Monday, March 03, 2008



Revealed: Kagoda`s

secret money trail


-Huge funds transferred from BoT to CRDB bank account, then elsewhere

THISDAY REPORTER
Dar es Salaam


FRESH details emerging from the Bank of Tanzania’s external payment arrears account scandal show that the billions of shillings paid to the dubious Kagoda Agriculture Limited company was channelled through an account at CRDB Bank’s main Azikiwe branch in Dar es Salaam.

According to THISDAY’s latest findings, the payments of over $30.8m (approx. 40bn/-) from the EPA account to the Kagoda company during 2005/06 were made through account number 01J1021795701 at CRDB Azikiwe located in the city centre.

It is understood that after the payments were confirmed, the money was swiftly transferred to other bank accounts as part of an elaborate money-laundering operation under the supervision of a certain prominent local business tycoon.

Although the names of two virtually unknown individuals - John Kyomuhendo and Francis William are listed as directors in the company’s official documents, it has come to light that they were not the real owners of the company, but merely used to formalise legal requirements for the registration of the company, official correspondence with the BoT, and the forged deeds of assignment.

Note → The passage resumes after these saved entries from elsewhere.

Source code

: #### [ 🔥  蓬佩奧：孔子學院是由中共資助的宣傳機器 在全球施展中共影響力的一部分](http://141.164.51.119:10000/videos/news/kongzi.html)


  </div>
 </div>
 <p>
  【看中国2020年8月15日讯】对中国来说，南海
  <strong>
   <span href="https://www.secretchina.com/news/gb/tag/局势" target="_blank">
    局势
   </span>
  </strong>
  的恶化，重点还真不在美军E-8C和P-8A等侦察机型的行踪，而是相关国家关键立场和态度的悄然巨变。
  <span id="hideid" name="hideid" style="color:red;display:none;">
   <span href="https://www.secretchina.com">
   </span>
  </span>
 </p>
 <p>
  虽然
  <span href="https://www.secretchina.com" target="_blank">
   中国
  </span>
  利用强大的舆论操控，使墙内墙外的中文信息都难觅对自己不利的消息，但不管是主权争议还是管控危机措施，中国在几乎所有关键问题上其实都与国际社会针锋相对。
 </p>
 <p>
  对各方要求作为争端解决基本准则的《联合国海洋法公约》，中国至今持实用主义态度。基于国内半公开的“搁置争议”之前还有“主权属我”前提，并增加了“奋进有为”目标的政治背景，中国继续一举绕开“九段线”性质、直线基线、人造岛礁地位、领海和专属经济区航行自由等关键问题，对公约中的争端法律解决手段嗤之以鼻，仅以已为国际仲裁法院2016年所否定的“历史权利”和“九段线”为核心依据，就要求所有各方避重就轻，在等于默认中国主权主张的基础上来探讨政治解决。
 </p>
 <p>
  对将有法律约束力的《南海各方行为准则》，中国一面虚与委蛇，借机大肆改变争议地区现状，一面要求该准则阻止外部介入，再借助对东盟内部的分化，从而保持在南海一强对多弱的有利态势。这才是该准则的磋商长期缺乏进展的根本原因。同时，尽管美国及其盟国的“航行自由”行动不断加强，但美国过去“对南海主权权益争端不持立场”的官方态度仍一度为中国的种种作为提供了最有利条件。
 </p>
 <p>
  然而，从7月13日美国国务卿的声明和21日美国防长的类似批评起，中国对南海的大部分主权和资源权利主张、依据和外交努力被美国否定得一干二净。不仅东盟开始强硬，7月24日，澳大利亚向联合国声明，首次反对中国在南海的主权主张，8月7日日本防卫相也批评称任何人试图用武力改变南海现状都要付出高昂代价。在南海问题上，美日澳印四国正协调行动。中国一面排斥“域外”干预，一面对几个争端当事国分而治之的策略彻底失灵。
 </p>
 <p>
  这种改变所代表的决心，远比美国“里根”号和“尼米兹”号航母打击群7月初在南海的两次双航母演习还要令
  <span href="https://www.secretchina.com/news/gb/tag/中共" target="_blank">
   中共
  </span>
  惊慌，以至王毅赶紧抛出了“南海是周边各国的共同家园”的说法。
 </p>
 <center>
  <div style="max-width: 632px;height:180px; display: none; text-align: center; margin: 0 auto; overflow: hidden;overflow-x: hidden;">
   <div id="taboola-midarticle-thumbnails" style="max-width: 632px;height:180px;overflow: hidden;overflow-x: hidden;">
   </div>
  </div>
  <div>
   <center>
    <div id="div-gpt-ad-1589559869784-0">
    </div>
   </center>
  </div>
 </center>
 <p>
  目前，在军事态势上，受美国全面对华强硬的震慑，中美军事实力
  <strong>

According to our well-placed sources, immediately after the EPA money was paid into Kagoda’’s account at CRDB Azikiwe, Kyomuhendo and William granted full power of attorney to the local, city-based businessman to handle all matters related to the bank account.

’’After being given power of attorney, this businessman then started moving the money around through a series of other bank accounts and bureaux de change, all being part of a complex money laundering scam,’’ explained one source.

The mysterious Kagoda Agriculture Limited company was paid a total sum of $30,732,658.82 by BoT using 12 falsified deeds of assignment it had purportedly signed with foreign creditors of the government.

Sources say detectives have successfully been able to trace the money trail from the central bank to the CRDB Bank account at Azikiwe, and finally to the businessman in question.

The sources also say the bank accounts of companies owned by this businessman were frozen after it emerged that he was the true beneficiary of the funds paid to Kagoda.

The businessman is understood to have already returned to the government several billions of shillings traced from the Kagoda bank account at the CRDB Azikiwe branch.

Insiders say CRDB is one of several major commercial banks in Dar es Salaam that were used by beneficiaries of the illegal EPA funds.

The government in January this year ordered an investigation into how local banks handled the transactions of companies implicated in the 133bn/- EPA scam.

Former finance minister Zakia Meghji told the National Assembly that the BoT’s banking supervision department had been instructed to establish whether or not the local banks complied with existing laws and regulations against money-laundering.

Serious question marks have been raised over how the EPA beneficiaries were allowed by some of the local banks and bureaux de change to move around huge sums of money without alerting relevant government regulatory and security agencies.

All the 12 forged deeds of assignment used by the Kagoda company were signed between September 10 and November 5, 2005. However, the company itself (Kagoda Agriculture Limited), was officially registered by the Business Registration and Licensing Authority (BRELA) on September 29, 2005.

This means that Kagoda signed some of the deeds of assignment with the government’s foreign creditors even before the company was actually officially registered.

All the forged documents were signed in Dar es Salaam before the same individual, B.M Sanze, an advocate & notary public & commissioner of oaths.

Two of the deeds of assignment (pictured), signed on October 18, 2005 relating to two German companies - Lindeteves J. Export BV and Hoechst - were made using the wrong currency for a total amount of 1,164,402.76 euros.

However, on November 1, 2005, the BoT wrote to the Kagoda company’s stated general manager, Kyomuhendo, to inform him that the correct currency of use in the deeds of assignment should be deutsche marks.

The euro currency was introduced on January 1, 2002 to 12 European countries, including Germany. At the time that the Tanzanian government fell into debt with the two German companies, the currency in use was still deutsche marks.

On November 14, 2005, ’Kyomuhendo’ sent written correspondence to the then BoT governor, Dr Daudi Ballali, informing him that the Kagoda company had managed to revise the deeds of assignment and instructing the central bank to ’’credit the proceeds to account number 01J1021795701 at CRDB Azikiwe Branch.’’

The BoT’s former external auditors, Deloitte & Touche of South Africa, are understood to have been appalled when they discovered that the central bank later released 8.2bn/- to Kagoda.

The current Minister for Finance, Mustafa Mkulo, has announced that around 50bn/- has so far been recovered out of the 133bn/- embezzled from the EPA account.

According to our sources, some of the recovered funds came from the businessman linked to the Kagoda company.